30. Juli. Die Deserteure von Casablanca werden von dem
Präsidenten der Republik begnadigt.
31. Juli. Der Besuch des Zaren in Cherbourg.
An Bord der Standart heißt Präsident Fallières das russische
Kaiserpaar willkommen und lud den Kaiser ein, die Parade über das
Geschwader abzunehmen. Beide Staatsoberhäupter besteigen alsdann den
Kreuzer Galilée, der vor den vereinigten russischen und französischen
Schiffen vorüberfuhr. Das französische Geschwader setzte sich zusammen
aus sechs Panzerschiffen, sieben großen Kreuzern, zwei Aufklärungskreuzern
und zwanzig Torpedobootszerstörern. Beim Vorbeifahren brachten die
Mannschaften Hurras aus, während die Musik die russische Hymne spielte.

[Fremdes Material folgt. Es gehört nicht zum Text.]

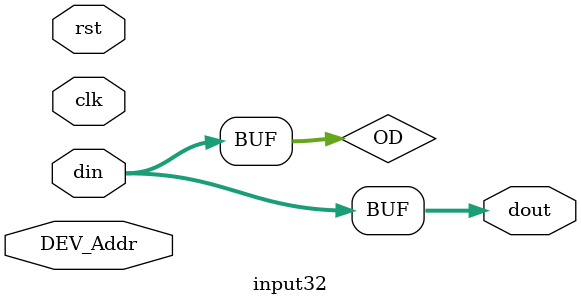
<source format=v>
module input32(
input [31:0]din,
output [31:0]dout,
input [1:0]DEV_Addr,
input clk,
input rst
 ); 
 //
reg [31:0]OD;
//
assign dout=OD;
//
always@(*)
OD=din;
endmodule
</source>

Nach der Parade, die eine halbe Stunde dauerte, kehrte der Kaiser auf
die Standard zurück und erwiderte dann auf dem Panzer Vérité den
Besuch des Herrn Fallières. Der Aufenthalt dauerte eine ganze Stunde
und erschien außerdem bemerkenswert durch die Herzlichkeit der Unter-
haltung. Die Minister Pichon und Iswolski hatten ebenfalls eine längere
Unterredung. Bei dem Mahl an Bord der Vérité brachte Präsident
Fallières folgenden Trinkspruch aus:
Sire, es ist mir eine aufrichtige Freude, Eure Majestät und Ihre
Majestät die Kaiserin auf der dritten Reise willkommen zu heißen, die Sie
seit Ihrer Krönung in unser Land machen. Frankreich und seine Regierung
wissen Eurer Majestät tiefen Dank für das Zeichen treuer Zuneigung und
unwandelbarer Freundschaft, die sie von Eurer Moajestät erfahren dürfen.